One common reason for wanting to undo a commit is that we have committed a file that we shouldn’t have (update that .gitignore!), perhaps a file so large it cannot be pushed to GitHub. git revert
will not help in this case. It will undo the effect of the commit adding the file by adding a commit that deletes the file, but the file is still in the repo, just not at HEAD. To remove this file, we have a few options.
We could use the git rebase
command to remove the bad commit. git rebase
rewrites the history of the repo and is potentially dangerous. Use with care (make a backup first).
The syntax we need for this case (rebase can do much more) is like this
git rebase --onto <new_parent> <old_parent>
Commit new_parent will be retained, and anything more recent than old_parent. We can use the SHA codes or both parents, or use an ancestry reference for the new_parent.
So to remove commit B from Figure 5.2, we could use to make the repo look like Figure 5.4
git rebase --onto 4d70467~1 4d70467
# equivalent to
# git rebase --onto 5f5e100 4d70467
If the large file has been committed several times, or has been committed with other files you want to keep, git rebase
might not be the best solution. git filter-branch
is an alternative git based tool, but this can be slow and complex to use. The BFG repo cleaner is a better solution in many cases.
5.4 Fixing merge conflicts
A merge conflict can occur when there are two versions of the same file. This might occur if when you pull edited files from GitHub, or when you try merging branches or pull requests.
The goal is to avoid such conflicts, or at least minimise them, and a good strategy for this is to commit often, work in small steps, push and pull regularly.
But merge conflicts cannot always be avoided. If it should happen you will get notified with a message something like this
CONFLICT (content): Merge conflict in R/dragon_analysis.R
First, do not panic.
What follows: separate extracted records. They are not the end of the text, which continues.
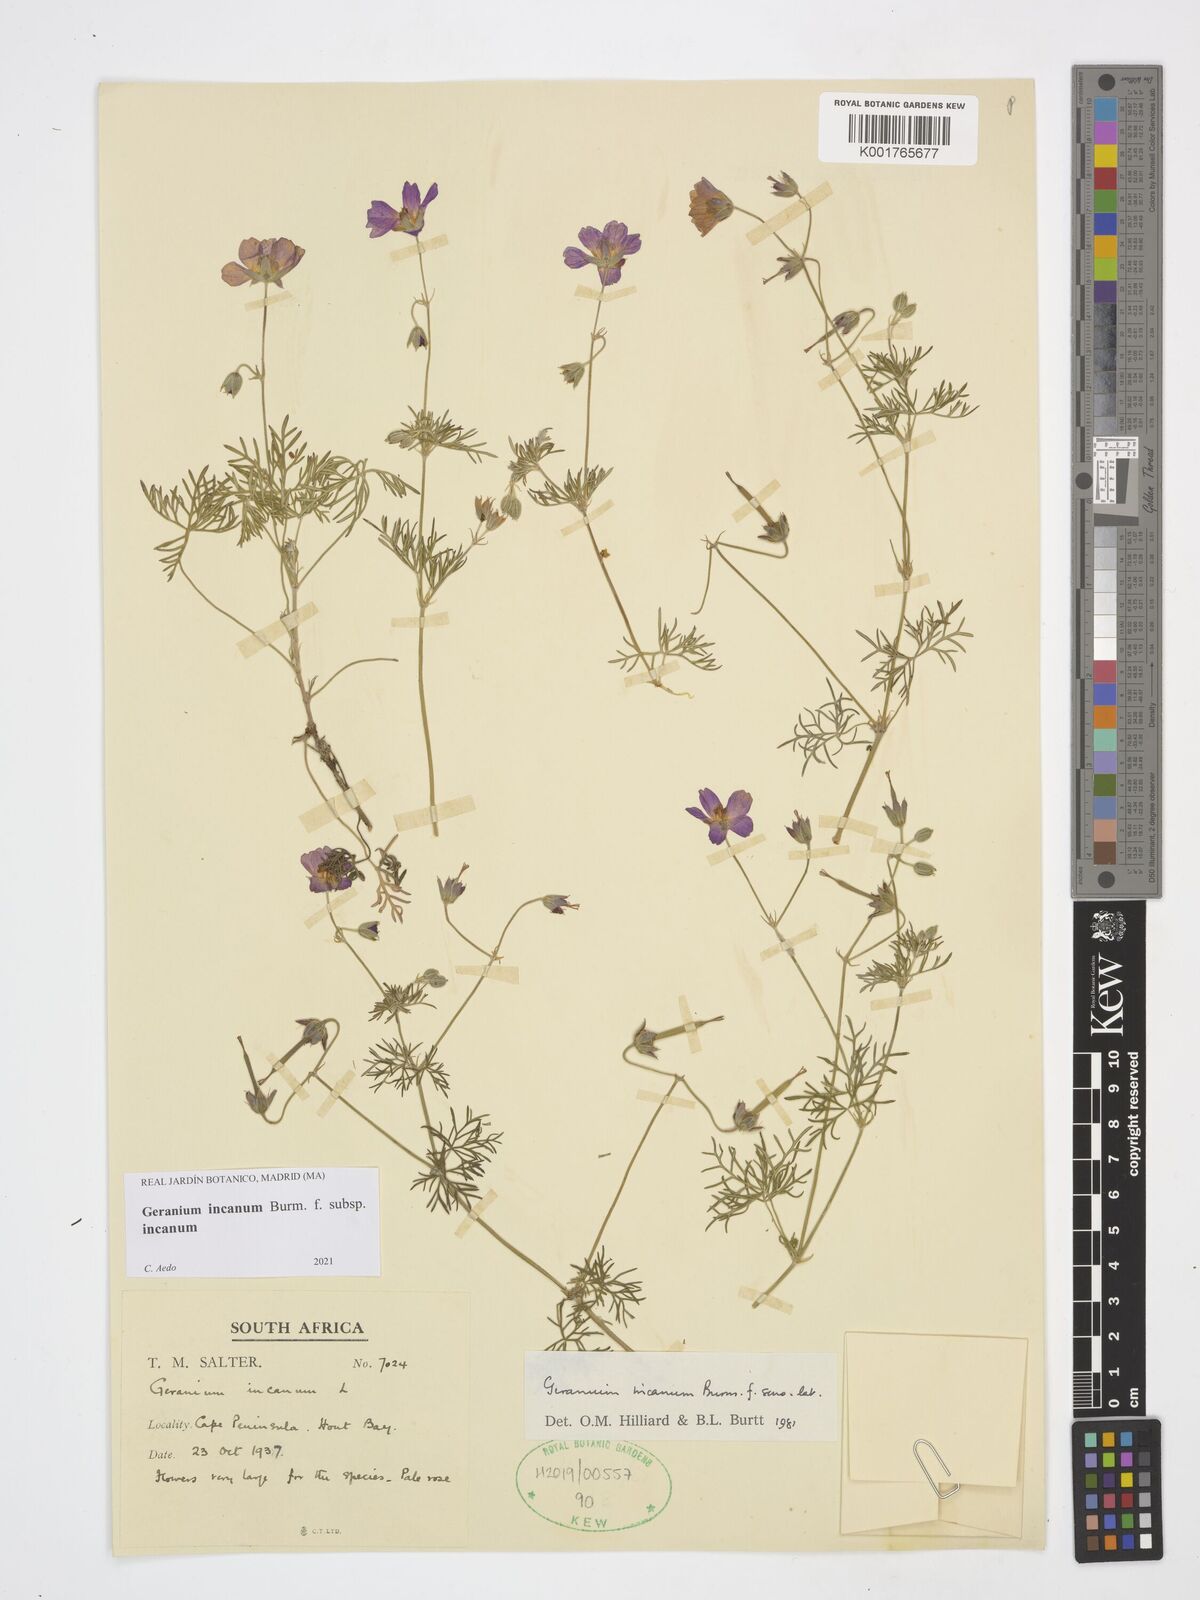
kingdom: Plantae
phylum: Tracheophyta
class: Magnoliopsida
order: Geraniales
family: Geraniaceae
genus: Geranium
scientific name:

This message simply tells you that you cannot do the merge and there is a merge conflict in the “dragon_analysis.R” file.
Go the the file with the merge conflict, which will look like this:
### Dragon analysis ###
library("broom")
# Import data
source("R/import_dragon_data.R")
# Run model
<<<<<< HEAD:dragon_analysis
mod <- lm(body_size ~ body_length, data = dragon)
======
mod <- lm(body_size ~ body_length * temperature, data = dragon)
>>>>>>> issue-5:dragon_analysis
tidy(mod)
In this file the merge conflict starts with <<<<<< HEAD:dragon_analysis
indicating the name of the file. Then the two different versions of the code are shown, and separated by ======
. Finally, >>>>>>> issue-5:dragon_analysis
indicates the end of the merge conflict.
To resolve the conflict, you have to edit this section and remove the conflicting parts. Basically, choose one of the versions or combine them. Also remove the conflict markers <<<<<<
, ======
and >>>>>>
.
### Dragon analysis ###
library("broom")
# Import data
source("R/import_dragon_data.R")
# Run model
mod <- lm(body_size ~ body_length * temperature, data = dragon)
tidy(mod)
Save the file, commit, switch to the main branch, merge and push to GitHub.
In this exercise, we are going to deliberately cause, and then resolve a merge conflict.
Open a file in your repo on GitHub and edit it by clicking on the pencil icon above the file. When you have edited the file, commit the changes at the bottom of the page.
Now edit the same part of the same file in your local repo.
Pull the remote repo. Git should complain there is a merge conflict.
Fix the merge conflict, choosing which version of the code you want to keep.
5.5 Burn it all down
If you make a complete mess of your local repo, the pragmatic solution might be to make a backup of your repo, then clone a clean copy of the repo from from GitHub, and copy files from the backup to the clean repo as required.
Happy Git provides instructions for how to getting started with Git, R and RStudio, explains the workflows and useful tips for when things go wrong.
The Git flight rules are an exhaustive resource for what to do when things go wrong.